Investors have to take into account how a resurgence of cases can impact their investments, but also such things as surging inflation, the potential for increasing interest rates and now a supply chain crisis.
Some big American retailers have seen their stocks take a nosedive recently due to lost revenue as a result of missed or late shipments and slower growth compared to last year’s incredible recovery. And while this can be a concern, it’s important to keep in perspective how negative the developments are.
When a stock market correction materializes it will pay to keep a long-term mindset
When a stock or even the entire market is selling off, naturally, the first thing to do is figure out why. However, once you’ve figured that out, the next thing to do is determine whether that’s a major impact to the business being affected that could change its long-term trajectory or whether it’s just a short-term issue.
When stocks react in a significant way to issues that are likely to only be present for a quarter or two, it can be an excellent buying opportunity for investors.
That doesn’t mean it will always be the case, but often stocks are oversold on news that will have little impact on the company’s long-term potential.
So, whenever a stock sells off, before you decide to do anything, it’s crucial to figure out what kind of long-term impact the stock will face. And if it seems like the selloff in the short term is overblown compared to how badly the stock will be impacted over the long term, then this could be an excellent opportunity to buy.

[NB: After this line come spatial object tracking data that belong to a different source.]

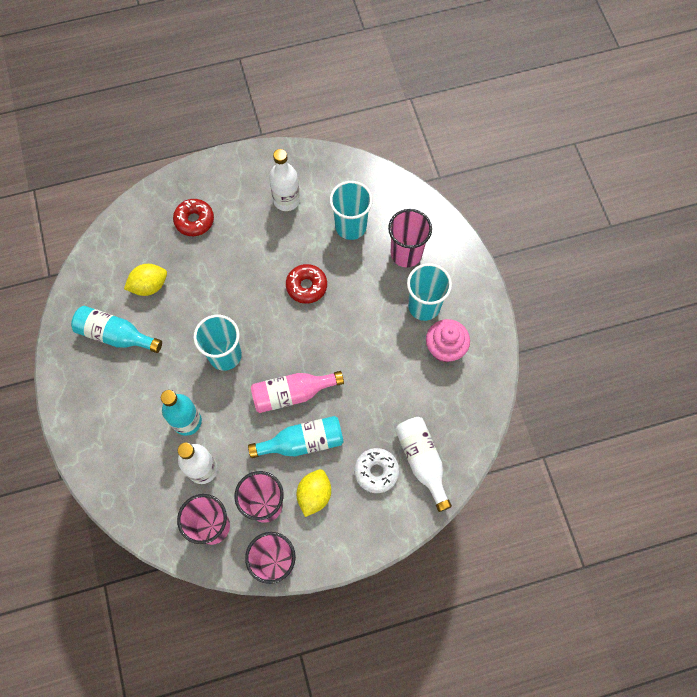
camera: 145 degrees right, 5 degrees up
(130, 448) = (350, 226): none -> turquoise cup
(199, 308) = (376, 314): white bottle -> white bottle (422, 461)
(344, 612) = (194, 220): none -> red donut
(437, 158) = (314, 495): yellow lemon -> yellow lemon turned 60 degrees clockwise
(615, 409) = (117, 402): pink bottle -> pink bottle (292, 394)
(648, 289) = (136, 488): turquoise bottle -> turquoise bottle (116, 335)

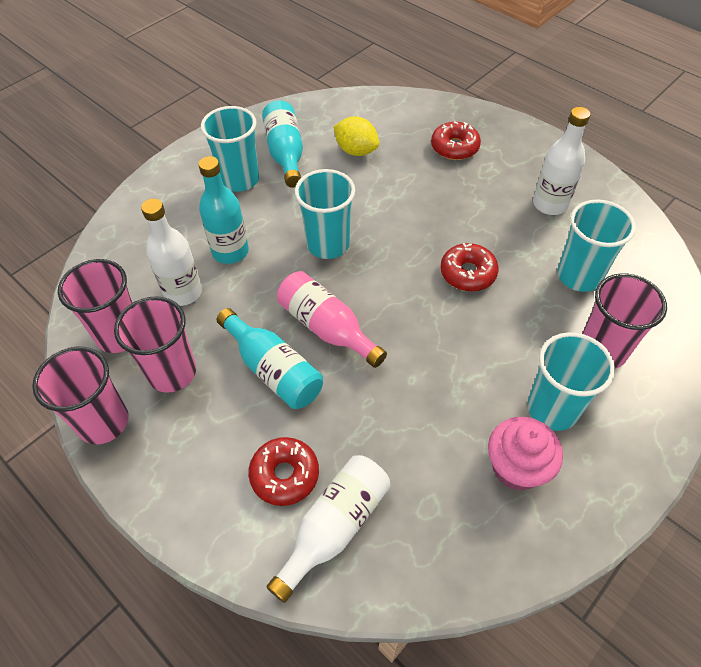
camera: 60 degrees right, 15 degrees down
(120, 381) = (239, 179): none -> turquoise cup
(314, 495) = (212, 418): yellow lemon -> none
(376, 471) = (284, 475): white donut -> red donut

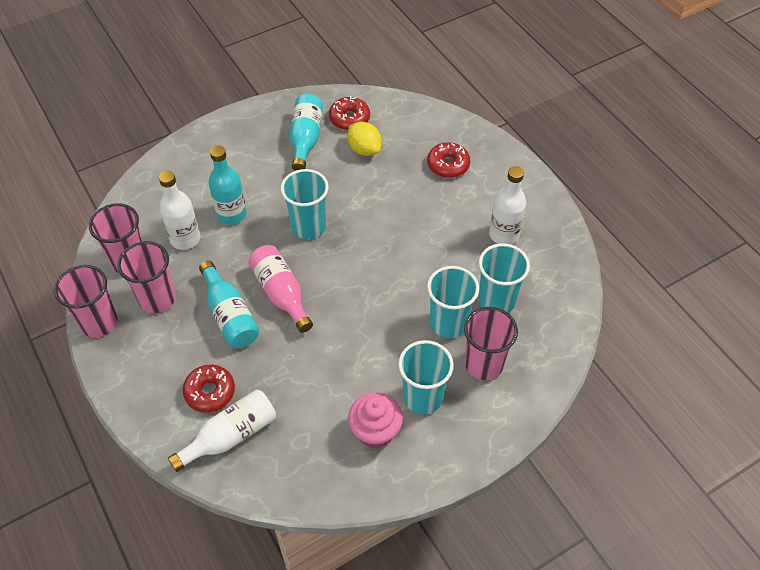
camera: 15 degrees right, 0 degrees up
(239, 179) = (260, 154): turquoise cup -> turquoise cup (448, 323)
(468, 273) = (408, 277): red donut -> red donut (349, 118)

A high-quality Canadian stock to buy today
One top Canadian stock that’s been selling off over the last week, even before the widespread stock market correction began, was Alimentation Couche-Tard (TSX:ATD.B).
Couche-Tard reported earnings for its second quarter of fiscal 2022 earlier this week, and the stock sold off quite significantly as a result. The market didn’t like that Couche-Tard saw slower same-store sales as well as the fact that its operating expenses had been rising due to inflation.
However, while these issues are important, they likely will not impact Couche-Tard for very long. The company operates in an extremely defensive industry and should be able to pass higher costs along to its consumers through higher margins for fuel as well as the defensive goods it sells.
So, while the stock has sold off significantly and is now roughly 10% off its high, this is an excellent opportunity for investors to buy this incredible growth stock at a discount.
One of Warren Buffett’s best quotes, in my opinion, says, “Time is the friend of the wonderful company and the enemy of the mediocre.” What this means is that you can be confident buying wonderful businesses like Couche-Tard, because eventually, if you buy it cheap, with time, the wonderful business will be able to recover.
However, a mediocre business that’s struggling for profitability is not a good long-term investment. This is because over time, it will likely continue to struggle and only continue to lose investors’ money.
As you can see above, we already saw Couche-Tard fall out of favour earlier this year, creating an excellent buying opportunity for investors. So, with the stock down significantly again and the potential for it to fall further in the short run during this stock market correction, it’s one of the top investments you can make today.
Over the last 10 years, the stock has earned investors a total return of over 930%, showing what an excellent, long-term business it has and why it’s one of the best stocks to buy while it’s trading at a significant discount.